Exercise input →
· · · · · · ·
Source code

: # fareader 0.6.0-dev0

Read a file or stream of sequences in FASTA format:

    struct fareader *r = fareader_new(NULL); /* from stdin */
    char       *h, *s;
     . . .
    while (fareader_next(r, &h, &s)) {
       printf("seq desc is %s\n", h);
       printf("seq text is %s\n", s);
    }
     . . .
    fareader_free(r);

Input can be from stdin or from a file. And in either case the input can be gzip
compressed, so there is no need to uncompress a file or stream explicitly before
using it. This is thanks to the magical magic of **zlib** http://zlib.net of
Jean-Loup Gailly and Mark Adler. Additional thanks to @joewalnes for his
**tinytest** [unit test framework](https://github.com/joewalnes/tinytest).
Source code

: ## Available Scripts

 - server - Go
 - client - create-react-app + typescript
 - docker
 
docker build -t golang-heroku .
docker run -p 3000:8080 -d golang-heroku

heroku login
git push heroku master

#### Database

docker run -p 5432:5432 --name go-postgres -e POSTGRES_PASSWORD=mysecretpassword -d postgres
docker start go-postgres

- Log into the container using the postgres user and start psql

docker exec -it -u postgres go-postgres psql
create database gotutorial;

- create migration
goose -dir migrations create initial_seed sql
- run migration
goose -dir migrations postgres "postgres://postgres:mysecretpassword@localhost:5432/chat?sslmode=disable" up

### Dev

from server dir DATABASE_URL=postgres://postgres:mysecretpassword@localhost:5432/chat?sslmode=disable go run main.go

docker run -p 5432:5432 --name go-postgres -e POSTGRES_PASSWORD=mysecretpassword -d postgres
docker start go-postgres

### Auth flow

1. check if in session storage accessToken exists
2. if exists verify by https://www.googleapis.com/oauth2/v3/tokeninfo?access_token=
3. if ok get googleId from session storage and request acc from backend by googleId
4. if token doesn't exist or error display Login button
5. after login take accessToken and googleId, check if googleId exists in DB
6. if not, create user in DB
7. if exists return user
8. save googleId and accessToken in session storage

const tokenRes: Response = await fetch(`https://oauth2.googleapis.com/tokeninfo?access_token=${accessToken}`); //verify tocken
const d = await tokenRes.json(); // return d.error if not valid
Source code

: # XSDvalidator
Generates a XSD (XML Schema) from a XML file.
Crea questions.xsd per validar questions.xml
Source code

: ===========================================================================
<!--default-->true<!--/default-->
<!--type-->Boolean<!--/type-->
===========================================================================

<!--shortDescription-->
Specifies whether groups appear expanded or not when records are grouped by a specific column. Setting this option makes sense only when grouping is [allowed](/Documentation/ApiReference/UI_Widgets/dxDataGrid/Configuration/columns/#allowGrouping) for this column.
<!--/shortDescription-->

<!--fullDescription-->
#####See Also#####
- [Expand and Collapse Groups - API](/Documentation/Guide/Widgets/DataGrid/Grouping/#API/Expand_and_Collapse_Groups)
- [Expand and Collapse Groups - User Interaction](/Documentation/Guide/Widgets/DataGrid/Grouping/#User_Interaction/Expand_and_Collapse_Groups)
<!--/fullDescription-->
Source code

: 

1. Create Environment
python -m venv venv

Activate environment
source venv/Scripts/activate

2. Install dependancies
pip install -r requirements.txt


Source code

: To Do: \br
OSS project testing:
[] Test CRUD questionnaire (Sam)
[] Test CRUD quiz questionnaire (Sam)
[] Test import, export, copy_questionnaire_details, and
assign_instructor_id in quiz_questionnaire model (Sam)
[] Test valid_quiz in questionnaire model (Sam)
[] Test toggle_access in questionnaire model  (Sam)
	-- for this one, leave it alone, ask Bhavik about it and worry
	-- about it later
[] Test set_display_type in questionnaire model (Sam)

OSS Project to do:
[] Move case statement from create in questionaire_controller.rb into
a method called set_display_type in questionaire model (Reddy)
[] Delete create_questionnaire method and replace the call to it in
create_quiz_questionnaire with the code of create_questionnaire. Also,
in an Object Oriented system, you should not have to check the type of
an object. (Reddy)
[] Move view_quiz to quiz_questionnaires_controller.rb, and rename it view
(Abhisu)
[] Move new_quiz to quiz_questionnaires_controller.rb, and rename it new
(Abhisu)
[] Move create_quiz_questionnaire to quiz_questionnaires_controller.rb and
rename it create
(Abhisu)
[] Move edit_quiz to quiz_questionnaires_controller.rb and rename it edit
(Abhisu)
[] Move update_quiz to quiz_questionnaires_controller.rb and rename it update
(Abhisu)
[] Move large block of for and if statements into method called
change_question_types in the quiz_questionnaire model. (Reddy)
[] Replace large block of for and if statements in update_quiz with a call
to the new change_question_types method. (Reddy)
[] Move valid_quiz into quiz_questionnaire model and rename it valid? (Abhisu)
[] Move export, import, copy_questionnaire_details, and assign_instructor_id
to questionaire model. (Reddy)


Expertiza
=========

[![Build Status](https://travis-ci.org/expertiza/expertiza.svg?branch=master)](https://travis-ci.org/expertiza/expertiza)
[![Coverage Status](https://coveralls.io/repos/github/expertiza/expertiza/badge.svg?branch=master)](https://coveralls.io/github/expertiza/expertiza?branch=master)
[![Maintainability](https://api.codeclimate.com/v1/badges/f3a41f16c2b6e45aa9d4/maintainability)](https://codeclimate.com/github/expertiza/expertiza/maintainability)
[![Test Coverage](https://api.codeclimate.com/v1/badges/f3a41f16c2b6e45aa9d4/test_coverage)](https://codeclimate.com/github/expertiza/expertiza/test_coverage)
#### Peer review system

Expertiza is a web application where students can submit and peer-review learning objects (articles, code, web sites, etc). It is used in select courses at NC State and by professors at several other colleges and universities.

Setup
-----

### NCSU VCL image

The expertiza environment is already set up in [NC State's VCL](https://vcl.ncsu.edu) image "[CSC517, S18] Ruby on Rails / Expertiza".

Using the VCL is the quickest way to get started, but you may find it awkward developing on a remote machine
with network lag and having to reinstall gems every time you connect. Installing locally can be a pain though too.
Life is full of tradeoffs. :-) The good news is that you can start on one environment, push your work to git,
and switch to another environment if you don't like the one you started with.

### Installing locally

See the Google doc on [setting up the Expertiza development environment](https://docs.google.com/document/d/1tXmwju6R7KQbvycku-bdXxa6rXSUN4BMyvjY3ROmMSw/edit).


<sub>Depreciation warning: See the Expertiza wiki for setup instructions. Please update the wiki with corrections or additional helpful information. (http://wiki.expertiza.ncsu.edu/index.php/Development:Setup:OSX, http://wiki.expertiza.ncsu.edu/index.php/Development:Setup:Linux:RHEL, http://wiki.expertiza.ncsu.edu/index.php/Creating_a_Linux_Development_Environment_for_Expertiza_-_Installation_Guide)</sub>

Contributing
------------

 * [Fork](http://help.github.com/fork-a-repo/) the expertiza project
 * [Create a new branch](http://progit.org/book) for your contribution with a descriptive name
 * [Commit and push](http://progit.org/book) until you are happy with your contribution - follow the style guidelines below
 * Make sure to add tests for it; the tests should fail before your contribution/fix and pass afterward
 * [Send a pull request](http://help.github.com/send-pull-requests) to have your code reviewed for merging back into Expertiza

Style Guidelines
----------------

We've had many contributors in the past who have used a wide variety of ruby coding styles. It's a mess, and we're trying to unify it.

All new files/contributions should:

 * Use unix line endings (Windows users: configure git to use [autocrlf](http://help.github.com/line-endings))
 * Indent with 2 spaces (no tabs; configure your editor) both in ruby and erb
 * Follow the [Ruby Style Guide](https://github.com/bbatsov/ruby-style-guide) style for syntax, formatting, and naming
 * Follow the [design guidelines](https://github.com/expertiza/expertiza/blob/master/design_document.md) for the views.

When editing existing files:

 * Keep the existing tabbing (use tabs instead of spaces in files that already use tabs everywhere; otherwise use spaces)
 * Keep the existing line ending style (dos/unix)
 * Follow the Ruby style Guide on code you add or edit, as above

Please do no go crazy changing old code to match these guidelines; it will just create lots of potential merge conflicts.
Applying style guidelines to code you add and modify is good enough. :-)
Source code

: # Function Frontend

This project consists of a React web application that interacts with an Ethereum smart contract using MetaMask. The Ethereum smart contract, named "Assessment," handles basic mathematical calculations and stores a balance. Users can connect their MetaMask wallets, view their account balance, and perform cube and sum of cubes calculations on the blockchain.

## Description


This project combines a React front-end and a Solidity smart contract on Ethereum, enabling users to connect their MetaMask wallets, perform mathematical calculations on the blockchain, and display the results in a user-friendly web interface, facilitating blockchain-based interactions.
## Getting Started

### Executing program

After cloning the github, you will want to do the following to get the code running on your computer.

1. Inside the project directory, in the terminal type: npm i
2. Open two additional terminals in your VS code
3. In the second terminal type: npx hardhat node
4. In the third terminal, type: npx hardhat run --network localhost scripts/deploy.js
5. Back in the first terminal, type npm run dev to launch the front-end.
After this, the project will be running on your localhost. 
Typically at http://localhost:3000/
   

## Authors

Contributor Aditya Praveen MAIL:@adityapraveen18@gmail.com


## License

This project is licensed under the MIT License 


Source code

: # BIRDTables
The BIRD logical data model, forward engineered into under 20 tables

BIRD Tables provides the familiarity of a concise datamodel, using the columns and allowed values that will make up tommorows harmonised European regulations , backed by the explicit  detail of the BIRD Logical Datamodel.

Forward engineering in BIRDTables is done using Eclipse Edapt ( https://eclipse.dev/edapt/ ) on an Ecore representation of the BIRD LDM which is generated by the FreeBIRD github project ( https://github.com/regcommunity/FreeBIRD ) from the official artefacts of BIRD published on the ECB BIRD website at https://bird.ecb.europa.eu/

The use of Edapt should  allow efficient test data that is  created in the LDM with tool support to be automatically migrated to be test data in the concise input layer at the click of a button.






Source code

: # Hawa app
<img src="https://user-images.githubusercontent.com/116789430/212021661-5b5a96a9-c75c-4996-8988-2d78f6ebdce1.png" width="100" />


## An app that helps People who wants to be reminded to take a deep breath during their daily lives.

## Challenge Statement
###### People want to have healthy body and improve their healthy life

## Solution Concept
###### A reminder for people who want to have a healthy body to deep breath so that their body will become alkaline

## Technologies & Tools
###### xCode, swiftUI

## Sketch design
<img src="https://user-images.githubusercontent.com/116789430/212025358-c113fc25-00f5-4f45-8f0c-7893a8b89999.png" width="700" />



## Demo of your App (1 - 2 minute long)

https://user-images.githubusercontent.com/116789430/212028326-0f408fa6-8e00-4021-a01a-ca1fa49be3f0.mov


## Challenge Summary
· · · · · · ·
Work required →
Identify every line in the records above that contains the string "application", and copy each such line. Case counts.

Answer section →
Expertiza is a web application where students can submit and peer-review learning objects (articles, code, web sites, etc). It is used in select courses at NC State and by professors at several other colleges and universities.
This project consists of a React web application that interacts with an Ethereum smart contract using MetaMask. The Ethereum smart contract, named "Assessment," handles basic mathematical calculations and stores a balance. Users can connect their MetaMask wallets, view their account balance, and perform cube and sum of cubes calculations on the blockchain.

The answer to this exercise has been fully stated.